Great questions!
> Why are you going all in on world models instead of basing everything on top of a 3D engine that could be manipulated / rendered with separate models?
I absolutely think there's going to be super cool startups that accelerate film and game dev as it is today, inside existing 3D engines. Those workflows could be made much faster with generative models.
That said, our belief is that model-imagined experiences are going to become a totally new form of storytelling, and that these experiences might not be free to be as weird and whacky as they could because of heuristics or limitations in existing 3D engines. This is our focus, and why the model is video-in and video-out.
Plus, you've got the very large challenge of learning a rich, high-quality 3D representation from a very small pool of 3D data. The volume of 3D data is just so small, compared to the volumes generative models really need to begin to shine.
> Additionally, curious about what exactly the difference between the new mode of storytelling you’re describing and something like a crpg or visual novel
To be clear, we don't yet know what shape these new experiences will take.
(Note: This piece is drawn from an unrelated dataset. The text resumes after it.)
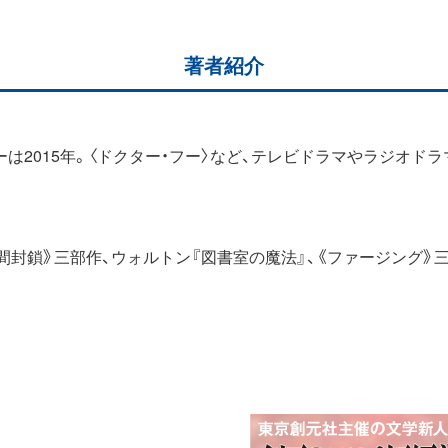
著者紹介
は2015年。〈ドクター・フー〉など、テレビドラマやラジオドラ
間封鎖》三部作、ウォルトン『図書室の魔法』、《ファージング》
I'm hoping we can avoid an awkward initial phase where these experiences resemble traditional game mechanics too much (although we have much to learn from them), and just fast-forward to enabling totally new experiences that just aren't feasible with existing technologies and budgets. Let's see!
> is your hope that you can just bake absolutely everything into the world model instead of having to implement systems for dialogue/camera controls/rendering/everything else that’s difficult about working with a 3D engine?
Yes, exactly. The model just learns better this way (instead of breaking it down into discrete components) and I think the end experience will be weirder and more wonderful for it.